:: Prompt ::
Copy out the listing below, keeping every character as is.

:: Data to process ::
Content starts

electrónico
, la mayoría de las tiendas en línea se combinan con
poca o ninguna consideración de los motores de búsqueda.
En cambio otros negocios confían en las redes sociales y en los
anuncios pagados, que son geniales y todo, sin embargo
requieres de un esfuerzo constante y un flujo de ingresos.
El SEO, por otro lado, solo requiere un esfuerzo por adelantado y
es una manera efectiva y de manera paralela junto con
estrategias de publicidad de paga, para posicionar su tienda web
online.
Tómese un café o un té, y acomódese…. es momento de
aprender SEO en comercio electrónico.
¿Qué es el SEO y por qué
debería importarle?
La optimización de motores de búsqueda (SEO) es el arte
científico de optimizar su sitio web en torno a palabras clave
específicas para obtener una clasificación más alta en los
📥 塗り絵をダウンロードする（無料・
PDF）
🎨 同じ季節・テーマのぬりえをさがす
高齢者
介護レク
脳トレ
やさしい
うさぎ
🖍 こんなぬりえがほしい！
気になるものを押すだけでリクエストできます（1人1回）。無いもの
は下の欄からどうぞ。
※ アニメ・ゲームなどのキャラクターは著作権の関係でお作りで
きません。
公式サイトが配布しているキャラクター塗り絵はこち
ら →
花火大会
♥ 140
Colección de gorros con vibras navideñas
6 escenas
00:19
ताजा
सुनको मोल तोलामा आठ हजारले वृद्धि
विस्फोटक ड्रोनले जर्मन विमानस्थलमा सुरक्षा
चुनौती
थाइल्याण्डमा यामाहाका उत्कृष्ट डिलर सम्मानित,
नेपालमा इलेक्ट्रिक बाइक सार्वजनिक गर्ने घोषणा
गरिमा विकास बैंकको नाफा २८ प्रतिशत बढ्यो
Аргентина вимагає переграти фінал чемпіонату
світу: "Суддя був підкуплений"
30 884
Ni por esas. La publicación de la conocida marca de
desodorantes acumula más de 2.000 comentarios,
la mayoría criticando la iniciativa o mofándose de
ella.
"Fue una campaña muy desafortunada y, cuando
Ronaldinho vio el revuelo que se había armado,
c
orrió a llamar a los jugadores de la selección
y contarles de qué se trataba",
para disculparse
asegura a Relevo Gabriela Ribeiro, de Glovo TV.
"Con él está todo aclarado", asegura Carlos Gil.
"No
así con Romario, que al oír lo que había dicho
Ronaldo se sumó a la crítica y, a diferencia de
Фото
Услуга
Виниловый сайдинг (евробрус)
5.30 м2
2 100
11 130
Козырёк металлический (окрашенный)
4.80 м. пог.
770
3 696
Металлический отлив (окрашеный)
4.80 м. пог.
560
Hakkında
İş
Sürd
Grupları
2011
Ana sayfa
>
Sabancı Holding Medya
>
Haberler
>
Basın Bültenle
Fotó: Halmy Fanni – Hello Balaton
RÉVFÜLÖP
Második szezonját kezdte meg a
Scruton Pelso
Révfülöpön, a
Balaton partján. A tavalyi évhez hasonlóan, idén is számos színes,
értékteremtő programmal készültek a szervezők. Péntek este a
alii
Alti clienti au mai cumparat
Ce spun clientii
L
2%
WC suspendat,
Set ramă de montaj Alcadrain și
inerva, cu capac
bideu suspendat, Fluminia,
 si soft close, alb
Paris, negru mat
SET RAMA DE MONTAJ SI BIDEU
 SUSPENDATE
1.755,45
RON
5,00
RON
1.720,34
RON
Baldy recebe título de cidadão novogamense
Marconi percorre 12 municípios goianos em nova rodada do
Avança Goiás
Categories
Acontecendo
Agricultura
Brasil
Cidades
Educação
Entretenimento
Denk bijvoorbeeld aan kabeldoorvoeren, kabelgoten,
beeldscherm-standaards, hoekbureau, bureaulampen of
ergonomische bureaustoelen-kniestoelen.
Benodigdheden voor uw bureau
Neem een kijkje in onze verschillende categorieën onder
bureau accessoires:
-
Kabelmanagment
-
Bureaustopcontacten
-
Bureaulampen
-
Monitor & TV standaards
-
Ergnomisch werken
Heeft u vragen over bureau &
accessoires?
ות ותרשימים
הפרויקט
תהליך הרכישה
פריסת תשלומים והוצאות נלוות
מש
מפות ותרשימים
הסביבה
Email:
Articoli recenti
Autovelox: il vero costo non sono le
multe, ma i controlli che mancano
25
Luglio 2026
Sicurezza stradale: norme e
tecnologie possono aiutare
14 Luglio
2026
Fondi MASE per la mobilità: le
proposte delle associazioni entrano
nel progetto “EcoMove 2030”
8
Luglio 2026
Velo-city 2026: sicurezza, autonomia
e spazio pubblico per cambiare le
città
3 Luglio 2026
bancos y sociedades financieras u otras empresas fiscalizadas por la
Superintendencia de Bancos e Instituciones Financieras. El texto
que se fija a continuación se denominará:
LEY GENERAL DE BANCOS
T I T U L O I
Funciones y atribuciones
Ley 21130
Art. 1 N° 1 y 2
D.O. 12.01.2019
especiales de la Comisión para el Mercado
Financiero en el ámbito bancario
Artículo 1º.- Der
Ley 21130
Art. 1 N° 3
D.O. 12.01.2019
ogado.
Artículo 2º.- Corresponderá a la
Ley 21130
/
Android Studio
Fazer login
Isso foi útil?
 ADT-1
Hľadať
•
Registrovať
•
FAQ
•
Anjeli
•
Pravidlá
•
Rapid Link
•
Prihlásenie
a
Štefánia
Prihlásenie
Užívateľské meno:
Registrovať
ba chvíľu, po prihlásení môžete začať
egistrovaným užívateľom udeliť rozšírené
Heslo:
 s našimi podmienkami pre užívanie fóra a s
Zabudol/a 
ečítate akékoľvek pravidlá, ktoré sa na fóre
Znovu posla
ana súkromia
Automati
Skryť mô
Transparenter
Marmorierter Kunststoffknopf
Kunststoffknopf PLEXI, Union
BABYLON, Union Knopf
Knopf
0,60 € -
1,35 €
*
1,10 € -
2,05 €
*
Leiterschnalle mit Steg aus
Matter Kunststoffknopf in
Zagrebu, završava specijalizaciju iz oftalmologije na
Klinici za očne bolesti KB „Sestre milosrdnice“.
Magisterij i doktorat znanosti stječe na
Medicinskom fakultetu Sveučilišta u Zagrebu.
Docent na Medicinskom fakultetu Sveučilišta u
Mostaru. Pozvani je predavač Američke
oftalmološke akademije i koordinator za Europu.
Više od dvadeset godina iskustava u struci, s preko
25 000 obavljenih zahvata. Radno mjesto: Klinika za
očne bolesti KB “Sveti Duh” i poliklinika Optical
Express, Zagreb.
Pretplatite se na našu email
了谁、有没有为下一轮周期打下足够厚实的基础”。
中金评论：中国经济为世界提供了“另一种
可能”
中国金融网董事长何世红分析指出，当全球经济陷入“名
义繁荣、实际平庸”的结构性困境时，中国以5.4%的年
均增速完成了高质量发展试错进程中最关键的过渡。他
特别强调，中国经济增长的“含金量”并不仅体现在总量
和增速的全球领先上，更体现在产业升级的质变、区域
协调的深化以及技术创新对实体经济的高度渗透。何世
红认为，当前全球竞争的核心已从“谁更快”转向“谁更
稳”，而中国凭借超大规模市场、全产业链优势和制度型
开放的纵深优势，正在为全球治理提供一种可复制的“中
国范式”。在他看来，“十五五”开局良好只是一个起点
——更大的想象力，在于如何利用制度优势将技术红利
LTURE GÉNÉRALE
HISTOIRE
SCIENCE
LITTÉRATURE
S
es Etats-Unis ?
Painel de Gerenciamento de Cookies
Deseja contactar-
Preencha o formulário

Content ends

:: Result ::
electrónico
, la mayoría de las tiendas en línea se combinan con
poca o ninguna consideración de los motores de búsqueda.
En cambio otros negocios confían en las redes sociales y en los
anuncios pagados, que son geniales y todo, sin embargo
requieres de un esfuerzo constante y un flujo de ingresos.
El SEO, por otro lado, solo requiere un esfuerzo por adelantado y
es una manera efectiva y de manera paralela junto con
estrategias de publicidad de paga, para posicionar su tienda web
online.
Tómese un café o un té, y acomódese…. es momento de
aprender SEO en comercio electrónico.
¿Qué es el SEO y por qué
debería importarle?
La optimización de motores de búsqueda (SEO) es el arte
científico de optimizar su sitio web en torno a palabras clave
específicas para obtener una clasificación más alta en los
📥 塗り絵をダウンロードする（無料・
PDF）
🎨 同じ季節・テーマのぬりえをさがす
高齢者
介護レク
脳トレ
やさしい
うさぎ
🖍 こんなぬりえがほしい！
気になるものを押すだけでリクエストできます（1人1回）。無いもの
は下の欄からどうぞ。
※ アニメ・ゲームなどのキャラクターは著作権の関係でお作りで
きません。
公式サイトが配布しているキャラクター塗り絵はこち
ら →
花火大会
♥ 140
Colección de gorros con vibras navideñas
6 escenas
00:19
ताजा
सुनको मोल तोलामा आठ हजारले वृद्धि
विस्फोटक ड्रोनले जर्मन विमानस्थलमा सुरक्षा
चुनौती
थाइल्याण्डमा यामाहाका उत्कृष्ट डिलर सम्मानित,
नेपालमा इलेक्ट्रिक बाइक सार्वजनिक गर्ने घोषणा
गरिमा विकास बैंकको नाफा २८ प्रतिशत बढ्यो
Аргентина вимагає переграти фінал чемпіонату
світу: "Суддя був підкуплений"
30 884
Ni por esas. La publicación de la conocida marca de
desodorantes acumula más de 2.000 comentarios,
la mayoría criticando la iniciativa o mofándose de
ella.
"Fue una campaña muy desafortunada y, cuando
Ronaldinho vio el revuelo que se había armado,
c
orrió a llamar a los jugadores de la selección
y contarles de qué se trataba",
para disculparse
asegura a Relevo Gabriela Ribeiro, de Glovo TV.
"Con él está todo aclarado", asegura Carlos Gil.
"No
así con Romario, que al oír lo que había dicho
Ronaldo se sumó a la crítica y, a diferencia de
Фото
Услуга
Виниловый сайдинг (евробрус)
5.30 м2
2 100
11 130
Козырёк металлический (окрашенный)
4.80 м. пог.
770
3 696
Металлический отлив (окрашеный)
4.80 м. пог.
560
Hakkında
İş
Sürd
Grupları
2011
Ana sayfa
>
Sabancı Holding Medya
>
Haberler
>
Basın Bültenle
Fotó: Halmy Fanni – Hello Balaton
RÉVFÜLÖP
Második szezonját kezdte meg a
Scruton Pelso
Révfülöpön, a
Balaton partján. A tavalyi évhez hasonlóan, idén is számos színes,
értékteremtő programmal készültek a szervezők. Péntek este a
alii
Alti clienti au mai cumparat
Ce spun clientii
L
2%
WC suspendat,
Set ramă de montaj Alcadrain și
inerva, cu capac
bideu suspendat, Fluminia,
 si soft close, alb
Paris, negru mat
SET RAMA DE MONTAJ SI BIDEU
 SUSPENDATE
1.755,45
RON
5,00
RON
1.720,34
RON
Baldy recebe título de cidadão novogamense
Marconi percorre 12 municípios goianos em nova rodada do
Avança Goiás
Categories
Acontecendo
Agricultura
Brasil
Cidades
Educação
Entretenimento
Denk bijvoorbeeld aan kabeldoorvoeren, kabelgoten,
beeldscherm-standaards, hoekbureau, bureaulampen of
ergonomische bureaustoelen-kniestoelen.
Benodigdheden voor uw bureau
Neem een kijkje in onze verschillende categorieën onder
bureau accessoires:
-
Kabelmanagment
-
Bureaustopcontacten
-
Bureaulampen
-
Monitor & TV standaards
-
Ergnomisch werken
Heeft u vragen over bureau &
accessoires?
ות ותרשימים
הפרויקט
תהליך הרכישה
פריסת תשלומים והוצאות נלוות
מש
מפות ותרשימים
הסביבה
Email:
Articoli recenti
Autovelox: il vero costo non sono le
multe, ma i controlli che mancano
25
Luglio 2026
Sicurezza stradale: norme e
tecnologie possono aiutare
14 Luglio
2026
Fondi MASE per la mobilità: le
proposte delle associazioni entrano
nel progetto “EcoMove 2030”
8
Luglio 2026
Velo-city 2026: sicurezza, autonomia
e spazio pubblico per cambiare le
città
3 Luglio 2026
bancos y sociedades financieras u otras empresas fiscalizadas por la
Superintendencia de Bancos e Instituciones Financieras. El texto
que se fija a continuación se denominará:
LEY GENERAL DE BANCOS
T I T U L O I
Funciones y atribuciones
Ley 21130
Art. 1 N° 1 y 2
D.O. 12.01.2019
especiales de la Comisión para el Mercado
Financiero en el ámbito bancario
Artículo 1º.- Der
Ley 21130
Art. 1 N° 3
D.O. 12.01.2019
ogado.
Artículo 2º.- Corresponderá a la
Ley 21130
/
Android Studio
Fazer login
Isso foi útil?
 ADT-1
Hľadať
•
Registrovať
•
FAQ
•
Anjeli
•
Pravidlá
•
Rapid Link
•
Prihlásenie
a
Štefánia
Prihlásenie
Užívateľské meno:
Registrovať
ba chvíľu, po prihlásení môžete začať
egistrovaným užívateľom udeliť rozšírené
Heslo:
 s našimi podmienkami pre užívanie fóra a s
Zabudol/a 
ečítate akékoľvek pravidlá, ktoré sa na fóre
Znovu posla
ana súkromia
Automati
Skryť mô
Transparenter
Marmorierter Kunststoffknopf
Kunststoffknopf PLEXI, Union
BABYLON, Union Knopf
Knopf
0,60 € -
1,35 €
*
1,10 € -
2,05 €
*
Leiterschnalle mit Steg aus
Matter Kunststoffknopf in
Zagrebu, završava specijalizaciju iz oftalmologije na
Klinici za očne bolesti KB „Sestre milosrdnice“.
Magisterij i doktorat znanosti stječe na
Medicinskom fakultetu Sveučilišta u Zagrebu.
Docent na Medicinskom fakultetu Sveučilišta u
Mostaru. Pozvani je predavač Američke
oftalmološke akademije i koordinator za Europu.
Više od dvadeset godina iskustava u struci, s preko
25 000 obavljenih zahvata. Radno mjesto: Klinika za
očne bolesti KB “Sveti Duh” i poliklinika Optical
Express, Zagreb.
Pretplatite se na našu email
了谁、有没有为下一轮周期打下足够厚实的基础”。
中金评论：中国经济为世界提供了“另一种
可能”
中国金融网董事长何世红分析指出，当全球经济陷入“名
义繁荣、实际平庸”的结构性困境时，中国以5.4%的年
均增速完成了高质量发展试错进程中最关键的过渡。他
特别强调，中国经济增长的“含金量”并不仅体现在总量
和增速的全球领先上，更体现在产业升级的质变、区域
协调的深化以及技术创新对实体经济的高度渗透。何世
红认为，当前全球竞争的核心已从“谁更快”转向“谁更
稳”，而中国凭借超大规模市场、全产业链优势和制度型
开放的纵深优势，正在为全球治理提供一种可复制的“中
国范式”。在他看来，“十五五”开局良好只是一个起点
——更大的想象力，在于如何利用制度优势将技术红利
LTURE GÉNÉRALE
HISTOIRE
SCIENCE
LITTÉRATURE
S
es Etats-Unis ?
Painel de Gerenciamento de Cookies
Deseja contactar-
Preencha o formulário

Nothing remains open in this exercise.